An exact retyping of all lines below is the answer; pictures do not belong in it.

Saved data entries
"""
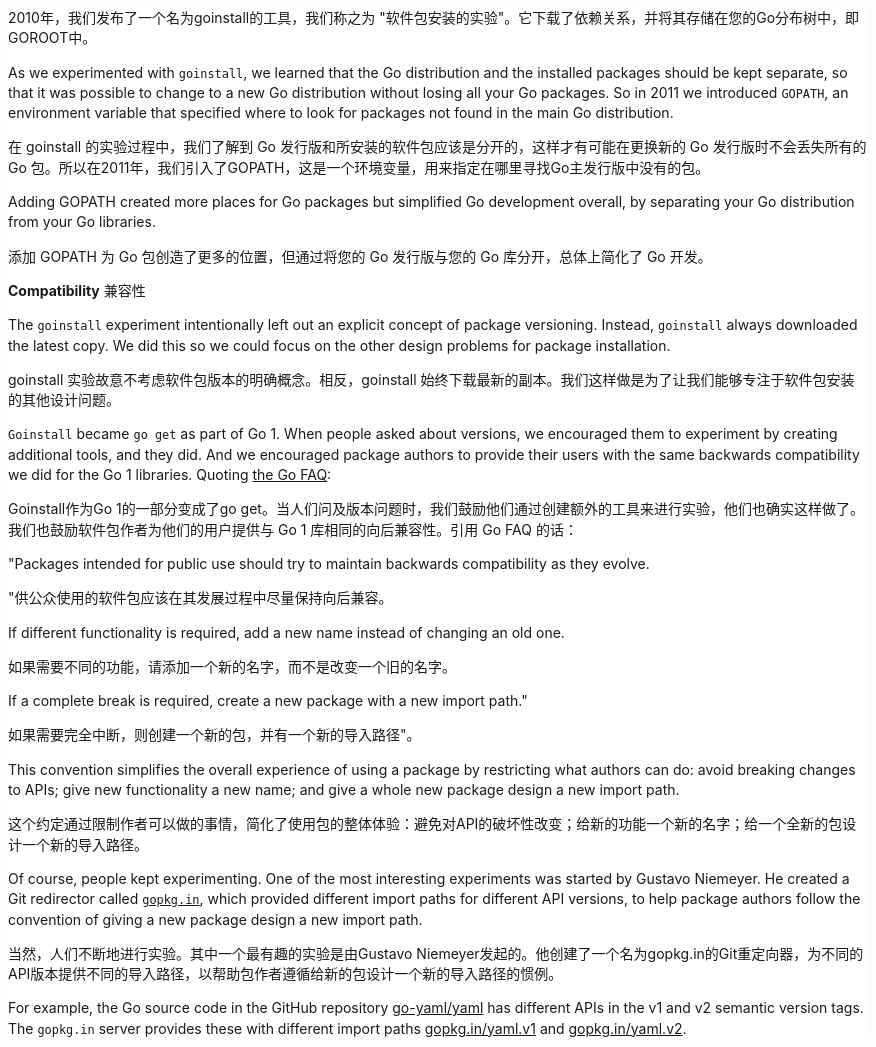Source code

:2010年，我们发布了一个名为goinstall的工具，我们称之为 "软件包安装的实验"。它下载了依赖关系，并将其存储在您的Go分布树中，即GOROOT中。

As we experimented with `goinstall`, we learned that the Go distribution and the installed packages should be kept separate, so that it was possible to change to a new Go distribution without losing all your Go packages. So in 2011 we introduced `GOPATH`, an environment variable that specified where to look for packages not found in the main Go distribution.

在 goinstall 的实验过程中，我们了解到 Go 发行版和所安装的软件包应该是分开的，这样才有可能在更换新的 Go 发行版时不会丢失所有的 Go 包。所以在2011年，我们引入了GOPATH，这是一个环境变量，用来指定在哪里寻找Go主发行版中没有的包。

Adding GOPATH created more places for Go packages but simplified Go development overall, by separating your Go distribution from your Go libraries.

添加 GOPATH 为 Go 包创造了更多的位置，但通过将您的 Go 发行版与您的 Go 库分开，总体上简化了 Go 开发。

**Compatibility** 兼容性

The `goinstall` experiment intentionally left out an explicit concept of package versioning. Instead, `goinstall` always downloaded the latest copy. We did this so we could focus on the other design problems for package installation.

goinstall 实验故意不考虑软件包版本的明确概念。相反，goinstall 始终下载最新的副本。我们这样做是为了让我们能够专注于软件包安装的其他设计问题。

`Goinstall` became `go get` as part of Go 1. When people asked about versions, we encouraged them to experiment by creating additional tools, and they did. And we encouraged package authors to provide their users with the same backwards compatibility we did for the Go 1 libraries. Quoting [the Go FAQ](https://go.dev/doc/faq#get_version):

Goinstall作为Go 1的一部分变成了go get。当人们问及版本问题时，我们鼓励他们通过创建额外的工具来进行实验，他们也确实这样做了。我们也鼓励软件包作者为他们的用户提供与 Go 1 库相同的向后兼容性。引用 Go FAQ 的话：

"Packages intended for public use should try to maintain backwards compatibility as they evolve.

"供公众使用的软件包应该在其发展过程中尽量保持向后兼容。

If different functionality is required, add a new name instead of changing an old one.

如果需要不同的功能，请添加一个新的名字，而不是改变一个旧的名字。

If a complete break is required, create a new package with a new import path."

如果需要完全中断，则创建一个新的包，并有一个新的导入路径"。

This convention simplifies the overall experience of using a package by restricting what authors can do: avoid breaking changes to APIs; give new functionality a new name; and give a whole new package design a new import path.

这个约定通过限制作者可以做的事情，简化了使用包的整体体验：避免对API的破坏性改变；给新的功能一个新的名字；给一个全新的包设计一个新的导入路径。

Of course, people kept experimenting. One of the most interesting experiments was started by Gustavo Niemeyer. He created a Git redirector called [`gopkg.in`](https://gopkg.in/), which provided different import paths for different API versions, to help package authors follow the convention of giving a new package design a new import path.

当然，人们不断地进行实验。其中一个最有趣的实验是由Gustavo Niemeyer发起的。他创建了一个名为gopkg.in的Git重定向器，为不同的API版本提供不同的导入路径，以帮助包作者遵循给新的包设计一个新的导入路径的惯例。

For example, the Go source code in the GitHub repository [go-yaml/yaml](https://github.com/go-yaml/yaml) has different APIs in the v1 and v2 semantic version tags. The `gopkg.in` server provides these with different import paths [gopkg.in/yaml.v1](https://godoc.org/gopkg.in/yaml.v1) and [gopkg.in/yaml.v2](https://godoc.org/gopkg.in/yaml.v2).
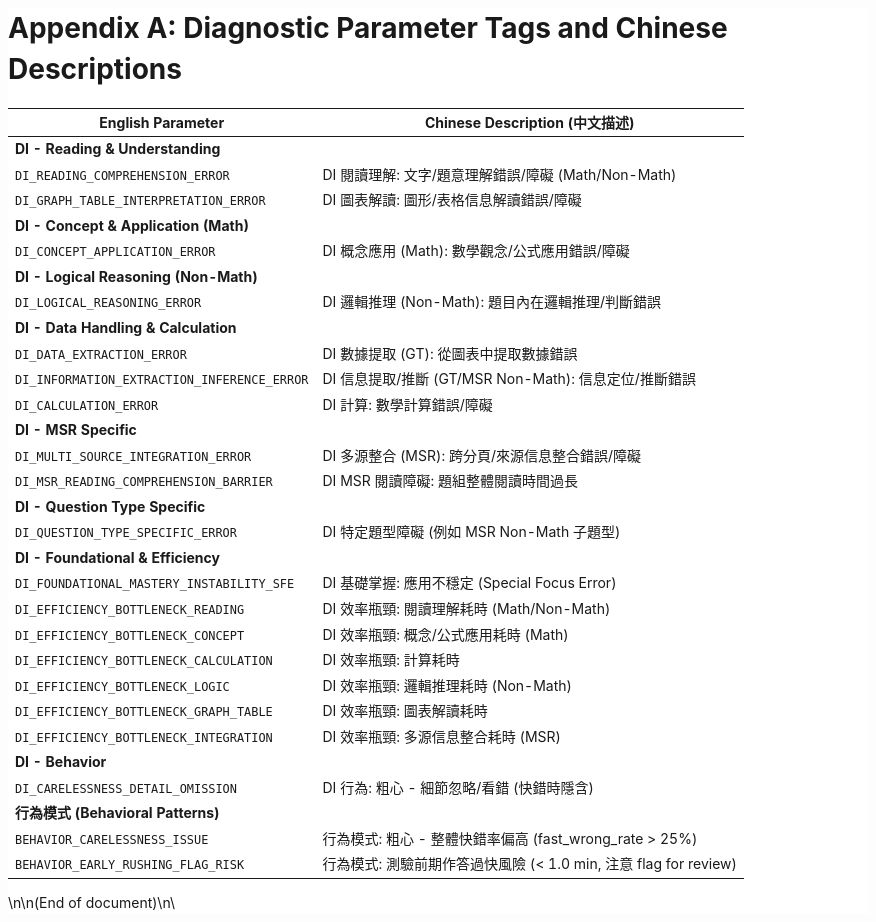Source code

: 
# **Appendix A: Diagnostic Parameter Tags and Chinese Descriptions**

| English Parameter                          | Chinese Description (中文描述)                                       |
|--------------------------------------------|----------------------------------------------------------------------|
| **DI - Reading & Understanding**           |                                                                      |
| `DI_READING_COMPREHENSION_ERROR`           | DI 閱讀理解: 文字/題意理解錯誤/障礙 (Math/Non-Math)                  |
| `DI_GRAPH_TABLE_INTERPRETATION_ERROR`      | DI 圖表解讀: 圖形/表格信息解讀錯誤/障礙                               |
| **DI - Concept & Application (Math)**      |                                                                      |
| `DI_CONCEPT_APPLICATION_ERROR`             | DI 概念應用 (Math): 數學觀念/公式應用錯誤/障礙                       |
| **DI - Logical Reasoning (Non-Math)**      |                                                                      |
| `DI_LOGICAL_REASONING_ERROR`               | DI 邏輯推理 (Non-Math): 題目內在邏輯推理/判斷錯誤                    |
| **DI - Data Handling & Calculation**       |                                                                      |
| `DI_DATA_EXTRACTION_ERROR`                 | DI 數據提取 (GT): 從圖表中提取數據錯誤                                 |
| `DI_INFORMATION_EXTRACTION_INFERENCE_ERROR`| DI 信息提取/推斷 (GT/MSR Non-Math): 信息定位/推斷錯誤                |
| `DI_CALCULATION_ERROR`                     | DI 計算: 數學計算錯誤/障礙                                           |
| **DI - MSR Specific**                      |                                                                      |
| `DI_MULTI_SOURCE_INTEGRATION_ERROR`        | DI 多源整合 (MSR): 跨分頁/來源信息整合錯誤/障礙                      |
| `DI_MSR_READING_COMPREHENSION_BARRIER`     | DI MSR 閱讀障礙: 題組整體閱讀時間過長                                |
| **DI - Question Type Specific**            |                                                                      |
| `DI_QUESTION_TYPE_SPECIFIC_ERROR`          | DI 特定題型障礙 (例如 MSR Non-Math 子題型)                           |
| **DI - Foundational & Efficiency**         |                                                                      |
| `DI_FOUNDATIONAL_MASTERY_INSTABILITY_SFE`  | DI 基礎掌握: 應用不穩定 (Special Focus Error)                        |
| `DI_EFFICIENCY_BOTTLENECK_READING`         | DI 效率瓶頸: 閱讀理解耗時 (Math/Non-Math)                            |
| `DI_EFFICIENCY_BOTTLENECK_CONCEPT`         | DI 效率瓶頸: 概念/公式應用耗時 (Math)                                |
| `DI_EFFICIENCY_BOTTLENECK_CALCULATION`     | DI 效率瓶頸: 計算耗時                                                |
| `DI_EFFICIENCY_BOTTLENECK_LOGIC`           | DI 效率瓶頸: 邏輯推理耗時 (Non-Math)                               |
| `DI_EFFICIENCY_BOTTLENECK_GRAPH_TABLE`     | DI 效率瓶頸: 圖表解讀耗時                                            |
| `DI_EFFICIENCY_BOTTLENECK_INTEGRATION`     | DI 效率瓶頸: 多源信息整合耗時 (MSR)                                  |
| **DI - Behavior**                          |                                                                      |
| `DI_CARELESSNESS_DETAIL_OMISSION`          | DI 行為: 粗心 - 細節忽略/看錯 (快錯時隱含)                           |
| **行為模式 (Behavioral Patterns)**       |                                                                      |
| `BEHAVIOR_CARELESSNESS_ISSUE`              | 行為模式: 粗心 - 整體快錯率偏高 (fast_wrong_rate > 25%)              |
| `BEHAVIOR_EARLY_RUSHING_FLAG_RISK`         | 行為模式: 測驗前期作答過快風險 (< 1.0 min, 注意 flag for review)     |

\n\n(End of document)\n\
"""
**Written solution**:
Source code

:2010年，我们发布了一个名为goinstall的工具，我们称之为 "软件包安装的实验"。它下载了依赖关系，并将其存储在您的Go分布树中，即GOROOT中。

As we experimented with `goinstall`, we learned that the Go distribution and the installed packages should be kept separate, so that it was possible to change to a new Go distribution without losing all your Go packages. So in 2011 we introduced `GOPATH`, an environment variable that specified where to look for packages not found in the main Go distribution.

在 goinstall 的实验过程中，我们了解到 Go 发行版和所安装的软件包应该是分开的，这样才有可能在更换新的 Go 发行版时不会丢失所有的 Go 包。所以在2011年，我们引入了GOPATH，这是一个环境变量，用来指定在哪里寻找Go主发行版中没有的包。

Adding GOPATH created more places for Go packages but simplified Go development overall, by separating your Go distribution from your Go libraries.

添加 GOPATH 为 Go 包创造了更多的位置，但通过将您的 Go 发行版与您的 Go 库分开，总体上简化了 Go 开发。

**Compatibility** 兼容性

The `goinstall` experiment intentionally left out an explicit concept of package versioning. Instead, `goinstall` always downloaded the latest copy. We did this so we could focus on the other design problems for package installation.

goinstall 实验故意不考虑软件包版本的明确概念。相反，goinstall 始终下载最新的副本。我们这样做是为了让我们能够专注于软件包安装的其他设计问题。

`Goinstall` became `go get` as part of Go 1. When people asked about versions, we encouraged them to experiment by creating additional tools, and they did. And we encouraged package authors to provide their users with the same backwards compatibility we did for the Go 1 libraries. Quoting [the Go FAQ](https://go.dev/doc/faq#get_version):

Goinstall作为Go 1的一部分变成了go get。当人们问及版本问题时，我们鼓励他们通过创建额外的工具来进行实验，他们也确实这样做了。我们也鼓励软件包作者为他们的用户提供与 Go 1 库相同的向后兼容性。引用 Go FAQ 的话：

"Packages intended for public use should try to maintain backwards compatibility as they evolve.

"供公众使用的软件包应该在其发展过程中尽量保持向后兼容。

If different functionality is required, add a new name instead of changing an old one.

如果需要不同的功能，请添加一个新的名字，而不是改变一个旧的名字。

If a complete break is required, create a new package with a new import path."

如果需要完全中断，则创建一个新的包，并有一个新的导入路径"。

This convention simplifies the overall experience of using a package by restricting what authors can do: avoid breaking changes to APIs; give new functionality a new name; and give a whole new package design a new import path.

这个约定通过限制作者可以做的事情，简化了使用包的整体体验：避免对API的破坏性改变；给新的功能一个新的名字；给一个全新的包设计一个新的导入路径。

Of course, people kept experimenting. One of the most interesting experiments was started by Gustavo Niemeyer. He created a Git redirector called [`gopkg.in`](https://gopkg.in/), which provided different import paths for different API versions, to help package authors follow the convention of giving a new package design a new import path.

当然，人们不断地进行实验。其中一个最有趣的实验是由Gustavo Niemeyer发起的。他创建了一个名为gopkg.in的Git重定向器，为不同的API版本提供不同的导入路径，以帮助包作者遵循给新的包设计一个新的导入路径的惯例。

For example, the Go source code in the GitHub repository [go-yaml/yaml](https://github.com/go-yaml/yaml) has different APIs in the v1 and v2 semantic version tags. The `gopkg.in` server provides these with different import paths [gopkg.in/yaml.v1](https://godoc.org/gopkg.in/yaml.v1) and [gopkg.in/yaml.v2](https://godoc.org/gopkg.in/yaml.v2).
Source code

: 
# **Appendix A: Diagnostic Parameter Tags and Chinese Descriptions**

| English Parameter                          | Chinese Description (中文描述)                                       |
|--------------------------------------------|----------------------------------------------------------------------|
| **DI - Reading & Understanding**           |                                                                      |
| `DI_READING_COMPREHENSION_ERROR`           | DI 閱讀理解: 文字/題意理解錯誤/障礙 (Math/Non-Math)                  |
| `DI_GRAPH_TABLE_INTERPRETATION_ERROR`      | DI 圖表解讀: 圖形/表格信息解讀錯誤/障礙                               |
| **DI - Concept & Application (Math)**      |                                                                      |
| `DI_CONCEPT_APPLICATION_ERROR`             | DI 概念應用 (Math): 數學觀念/公式應用錯誤/障礙                       |
| **DI - Logical Reasoning (Non-Math)**      |                                                                      |
| `DI_LOGICAL_REASONING_ERROR`               | DI 邏輯推理 (Non-Math): 題目內在邏輯推理/判斷錯誤                    |
| **DI - Data Handling & Calculation**       |                                                                      |
| `DI_DATA_EXTRACTION_ERROR`                 | DI 數據提取 (GT): 從圖表中提取數據錯誤                                 |
| `DI_INFORMATION_EXTRACTION_INFERENCE_ERROR`| DI 信息提取/推斷 (GT/MSR Non-Math): 信息定位/推斷錯誤                |
| `DI_CALCULATION_ERROR`                     | DI 計算: 數學計算錯誤/障礙                                           |
| **DI - MSR Specific**                      |                                                                      |
| `DI_MULTI_SOURCE_INTEGRATION_ERROR`        | DI 多源整合 (MSR): 跨分頁/來源信息整合錯誤/障礙                      |
| `DI_MSR_READING_COMPREHENSION_BARRIER`     | DI MSR 閱讀障礙: 題組整體閱讀時間過長                                |
| **DI - Question Type Specific**            |                                                                      |
| `DI_QUESTION_TYPE_SPECIFIC_ERROR`          | DI 特定題型障礙 (例如 MSR Non-Math 子題型)                           |
| **DI - Foundational & Efficiency**         |                                                                      |
| `DI_FOUNDATIONAL_MASTERY_INSTABILITY_SFE`  | DI 基礎掌握: 應用不穩定 (Special Focus Error)                        |
| `DI_EFFICIENCY_BOTTLENECK_READING`         | DI 效率瓶頸: 閱讀理解耗時 (Math/Non-Math)                            |
| `DI_EFFICIENCY_BOTTLENECK_CONCEPT`         | DI 效率瓶頸: 概念/公式應用耗時 (Math)                                |
| `DI_EFFICIENCY_BOTTLENECK_CALCULATION`     | DI 效率瓶頸: 計算耗時                                                |
| `DI_EFFICIENCY_BOTTLENECK_LOGIC`           | DI 效率瓶頸: 邏輯推理耗時 (Non-Math)                               |
| `DI_EFFICIENCY_BOTTLENECK_GRAPH_TABLE`     | DI 效率瓶頸: 圖表解讀耗時                                            |
| `DI_EFFICIENCY_BOTTLENECK_INTEGRATION`     | DI 效率瓶頸: 多源信息整合耗時 (MSR)                                  |
| **DI - Behavior**                          |                                                                      |
| `DI_CARELESSNESS_DETAIL_OMISSION`          | DI 行為: 粗心 - 細節忽略/看錯 (快錯時隱含)                           |
| **行為模式 (Behavioral Patterns)**       |                                                                      |
| `BEHAVIOR_CARELESSNESS_ISSUE`              | 行為模式: 粗心 - 整體快錯率偏高 (fast_wrong_rate > 25%)              |
| `BEHAVIOR_EARLY_RUSHING_FLAG_RISK`         | 行為模式: 測驗前期作答過快風險 (< 1.0 min, 注意 flag for review)     |

\n\n(End of document)\n\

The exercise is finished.